[SELECTED PASSAGE]
This property causes the Start angle to animate from being in line with the parent to its final orientation during the growth animation. Use this property to make branches (and fronds growing off of them) appear to open up as the animation proceeds.

Allow extension control

Enable this property to apply growth timing to extensions as well as regular branches. With the box unchecked, extensions grow exactly in time with their parent.

Timing

Style

Sets the conditions under which the branch will start growing. The Start % property works according to the option selected here.

Property Description
In place The branch will start growing exactly when the parent is long enough to reach its starting point in the fully grown model. Start % has no effect. This style makes the animation appear to trace out the model as in the vines growing over rocks, for example.
Parent The growth of this branch will be based on the growth of the parent. A Start % of 0.0 means start when the parent starts, 1.0 means start when the parent ends.
Parent's start and end The growth of this branch will start and stop in synchronization with its parent. Start % has no effect. This option is good for features like roots.

Start %

Causes branches to start early (0.0) or late (1.0) according to the Style property.

Offset

The start frame is shifted by a constant number of frames (negative means earlier, positive means later). This value is best used to “jumble up” the start times of neighboring branches.

Note: It is almost never a good idea to go negative with this value (branches can't grow earlier than the structure will allow). A good practice is to have a value of something like 10 and a variance of 10 as well. That way the earliest any branch will start is when it was supposed to, but some will be delayed.

Noise

The properties in these groups add noise to the growth animation to provide a more organic effect.

Wobble

Amount

Controls how much noise is applied when bringing the orientation into its final position.

Note: The final value for the profile curve must be 0.0 in order for the model to exactly match its correct final position.

Frequency

Increases or decreases the frequency of the noise pattern used for orientation.

[DATA SECTION]
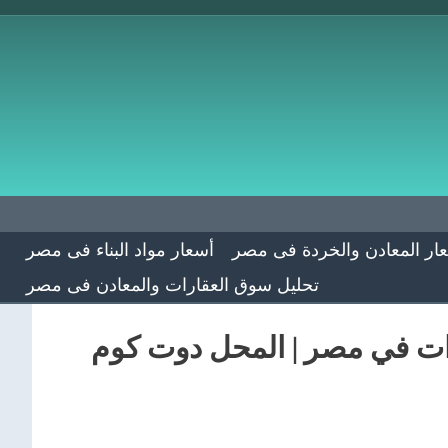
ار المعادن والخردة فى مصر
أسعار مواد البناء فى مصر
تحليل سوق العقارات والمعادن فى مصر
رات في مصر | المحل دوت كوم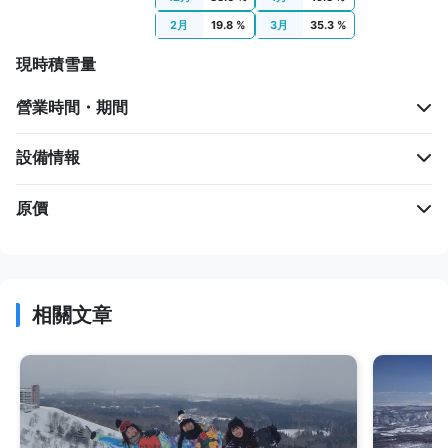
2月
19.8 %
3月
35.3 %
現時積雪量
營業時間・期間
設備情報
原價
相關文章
--
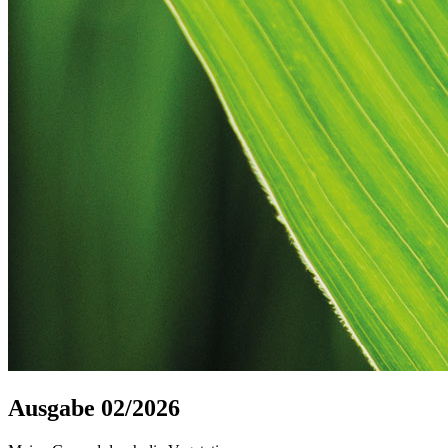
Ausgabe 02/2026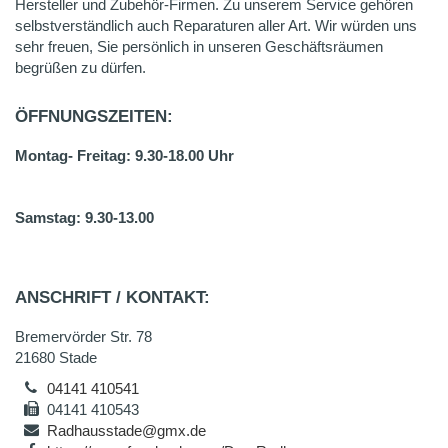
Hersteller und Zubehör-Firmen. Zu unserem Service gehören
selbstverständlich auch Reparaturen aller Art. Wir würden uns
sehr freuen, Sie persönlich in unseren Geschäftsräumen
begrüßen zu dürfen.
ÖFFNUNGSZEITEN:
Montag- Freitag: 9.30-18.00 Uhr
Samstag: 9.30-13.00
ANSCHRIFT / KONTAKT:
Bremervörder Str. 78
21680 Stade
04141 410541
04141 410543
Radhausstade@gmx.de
...
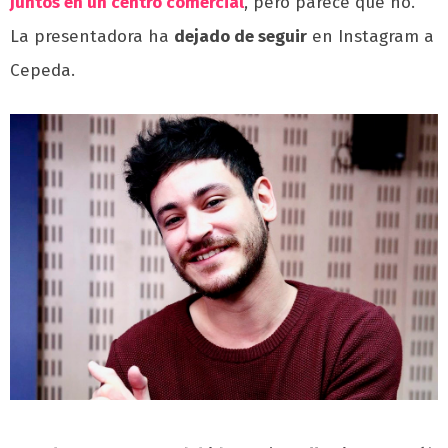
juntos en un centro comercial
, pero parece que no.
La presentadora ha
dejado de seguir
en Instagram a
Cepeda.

[WHAT YOU WILL DO] Rewrite the part of the growth animation text that opens with "The properties in" and closes with "correct final position.", changing "profile curve" to "animation curve". The items have no connection to the growth animation text.

[ANSWER TO THIS PROBLEM]
The properties in these groups add noise to the growth animation to provide a more organic effect.

Wobble

Amount

Controls how much noise is applied when bringing the orientation into its final position.

Note: The final value for the animation curve must be 0.0 in order for the model to exactly match its correct final position.